Physiotherapy in the Early Recovery Phase
This phase begins as soon as you are discharged from surgery and carries on until your tissues have healed, the swelling from surgery has dissipated and the pain associated with the surgery has mostly resolved. During this period of time your Physiotherapist will be focused on the following;
- Pain relief
- Reducing swelling
- Gentle manual therapy to restore joint range of motion
- Assistance with early walking
- Prescribing gait aids like walkers or canes and instructing on their use
- Simple exercises to begin to regain muscle function without disrupting healing
Physiotherapy in the Strength and Range of Motion Phase
Once you have reached the appropriate milestones for your specific surgery and the post-op pain and swelling have reduced your physiotherapy program will become focused on normalizing the range of motion, mechanics and strength of your body. During this time, your post-op physiotherapy program will likely include;
- More difficult strength exercises
- The introduction of some balance and proprioception tasks
- More aggressive manual therapy to restore full joint range of motion
- Soft tissue treatment to ensure you regain full mobility
Physiotherapy in the Functional Restoration Phase
When your surgical site is ready and your strength has returned sufficiently to do more complex exercises safely you will move into the functional restoration phase of your post-op physiotherapy program. Each person uses their body differently and has a lifestyle that has different physical demands. It is important that each patients Physiotherapy program is designed to meet their physical goals. While one patient may be looking to return to an elite level of sport, another may simply need to be able to get down on the floor to play with their grandchildren. Therefore, the program must progress toward the goals of the patient. During this period of time you may be doing some of the following;
- A progression of exercises designed to meet a complex functional goal
- More difficult and complex balance and proprioception exercises
- Manual therapy to restore full joint range of motion (if not already achieved)
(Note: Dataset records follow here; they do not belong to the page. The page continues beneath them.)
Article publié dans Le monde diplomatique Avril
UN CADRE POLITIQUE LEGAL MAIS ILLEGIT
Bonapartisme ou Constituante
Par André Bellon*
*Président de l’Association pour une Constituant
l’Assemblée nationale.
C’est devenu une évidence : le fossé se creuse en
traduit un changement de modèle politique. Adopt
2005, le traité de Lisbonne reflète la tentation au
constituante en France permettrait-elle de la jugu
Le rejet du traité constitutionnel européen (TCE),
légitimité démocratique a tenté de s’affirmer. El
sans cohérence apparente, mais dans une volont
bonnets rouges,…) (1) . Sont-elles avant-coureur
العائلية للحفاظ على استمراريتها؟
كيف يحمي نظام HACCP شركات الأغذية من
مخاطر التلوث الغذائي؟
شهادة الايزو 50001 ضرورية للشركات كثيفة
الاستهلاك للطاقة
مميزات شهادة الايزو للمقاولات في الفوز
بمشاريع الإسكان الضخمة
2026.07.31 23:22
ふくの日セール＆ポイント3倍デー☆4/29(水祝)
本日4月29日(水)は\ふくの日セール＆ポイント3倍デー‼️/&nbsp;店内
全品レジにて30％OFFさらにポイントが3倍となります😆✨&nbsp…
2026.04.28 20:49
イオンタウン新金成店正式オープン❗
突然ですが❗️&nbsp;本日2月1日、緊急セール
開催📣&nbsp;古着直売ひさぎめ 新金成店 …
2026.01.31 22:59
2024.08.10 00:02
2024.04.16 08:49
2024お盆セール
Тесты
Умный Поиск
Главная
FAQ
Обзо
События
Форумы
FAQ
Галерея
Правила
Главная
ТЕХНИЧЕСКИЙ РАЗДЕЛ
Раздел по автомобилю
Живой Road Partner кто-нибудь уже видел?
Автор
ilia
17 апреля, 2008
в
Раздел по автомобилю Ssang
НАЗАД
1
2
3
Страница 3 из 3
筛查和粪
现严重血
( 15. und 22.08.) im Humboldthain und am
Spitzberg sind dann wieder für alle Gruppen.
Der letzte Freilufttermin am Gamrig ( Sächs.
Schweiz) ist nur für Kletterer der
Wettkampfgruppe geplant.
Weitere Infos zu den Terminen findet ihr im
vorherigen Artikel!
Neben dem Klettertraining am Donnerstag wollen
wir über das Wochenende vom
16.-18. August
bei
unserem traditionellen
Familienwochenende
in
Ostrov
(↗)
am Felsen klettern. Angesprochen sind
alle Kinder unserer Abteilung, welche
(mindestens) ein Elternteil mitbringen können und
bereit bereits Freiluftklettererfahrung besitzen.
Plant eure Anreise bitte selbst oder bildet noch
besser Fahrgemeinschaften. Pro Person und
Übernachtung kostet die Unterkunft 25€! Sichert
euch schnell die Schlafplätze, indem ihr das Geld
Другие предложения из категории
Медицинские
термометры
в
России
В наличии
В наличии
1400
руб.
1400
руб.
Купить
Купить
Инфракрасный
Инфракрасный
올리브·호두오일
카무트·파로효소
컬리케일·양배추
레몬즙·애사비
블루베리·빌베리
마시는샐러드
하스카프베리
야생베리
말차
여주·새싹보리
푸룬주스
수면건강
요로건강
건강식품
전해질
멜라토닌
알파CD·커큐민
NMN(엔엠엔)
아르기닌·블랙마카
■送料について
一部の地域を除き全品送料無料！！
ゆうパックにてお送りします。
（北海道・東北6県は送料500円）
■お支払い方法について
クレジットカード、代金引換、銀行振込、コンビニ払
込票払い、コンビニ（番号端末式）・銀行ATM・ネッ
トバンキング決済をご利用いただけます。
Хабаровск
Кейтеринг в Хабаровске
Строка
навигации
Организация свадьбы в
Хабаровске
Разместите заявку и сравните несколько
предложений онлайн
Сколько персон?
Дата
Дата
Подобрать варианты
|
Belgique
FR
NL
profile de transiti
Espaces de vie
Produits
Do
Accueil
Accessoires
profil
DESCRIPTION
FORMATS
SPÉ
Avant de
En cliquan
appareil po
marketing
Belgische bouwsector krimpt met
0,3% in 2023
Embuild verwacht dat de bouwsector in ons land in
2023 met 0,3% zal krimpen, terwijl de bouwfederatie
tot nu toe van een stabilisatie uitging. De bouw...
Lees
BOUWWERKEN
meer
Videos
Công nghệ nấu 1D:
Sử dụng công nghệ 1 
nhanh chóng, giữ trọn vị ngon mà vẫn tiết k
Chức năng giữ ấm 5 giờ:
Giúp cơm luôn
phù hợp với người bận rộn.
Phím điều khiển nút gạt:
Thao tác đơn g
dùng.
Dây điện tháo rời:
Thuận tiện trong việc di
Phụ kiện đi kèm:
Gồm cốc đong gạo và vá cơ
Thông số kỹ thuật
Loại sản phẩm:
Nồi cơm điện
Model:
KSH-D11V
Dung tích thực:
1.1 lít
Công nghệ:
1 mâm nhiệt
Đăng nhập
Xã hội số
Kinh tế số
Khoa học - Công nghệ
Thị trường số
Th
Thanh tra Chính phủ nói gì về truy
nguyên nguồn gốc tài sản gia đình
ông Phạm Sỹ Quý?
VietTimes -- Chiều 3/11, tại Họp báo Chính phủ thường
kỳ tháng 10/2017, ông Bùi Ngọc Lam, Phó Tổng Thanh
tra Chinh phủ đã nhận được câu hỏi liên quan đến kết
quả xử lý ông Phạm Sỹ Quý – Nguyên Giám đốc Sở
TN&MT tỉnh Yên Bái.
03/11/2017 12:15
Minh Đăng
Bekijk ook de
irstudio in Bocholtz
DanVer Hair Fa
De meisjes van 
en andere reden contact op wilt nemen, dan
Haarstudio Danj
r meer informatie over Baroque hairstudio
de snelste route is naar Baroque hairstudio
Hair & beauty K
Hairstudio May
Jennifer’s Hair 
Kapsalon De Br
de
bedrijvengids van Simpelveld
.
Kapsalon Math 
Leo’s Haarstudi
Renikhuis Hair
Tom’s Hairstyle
Important Considerations for Post-Op Physiotherapy
There are restrictions and timelines specific to your surgery that must be respected to heal properly. For example, patients who have undergone and ACL reconstruction are usually not allowed to run until 12 weeks after surgery (assuming that they have reached the expected clinical milestones in this time) and people who have undergone a hip replacement are told to avoid bend the hip past 90 degrees for several months and are usually told they need to give up some higher risk activities such as skiing and running. These restrictions can be obtained from your surgical team or your Physiotherapist and should be respected to ensure the best possible results.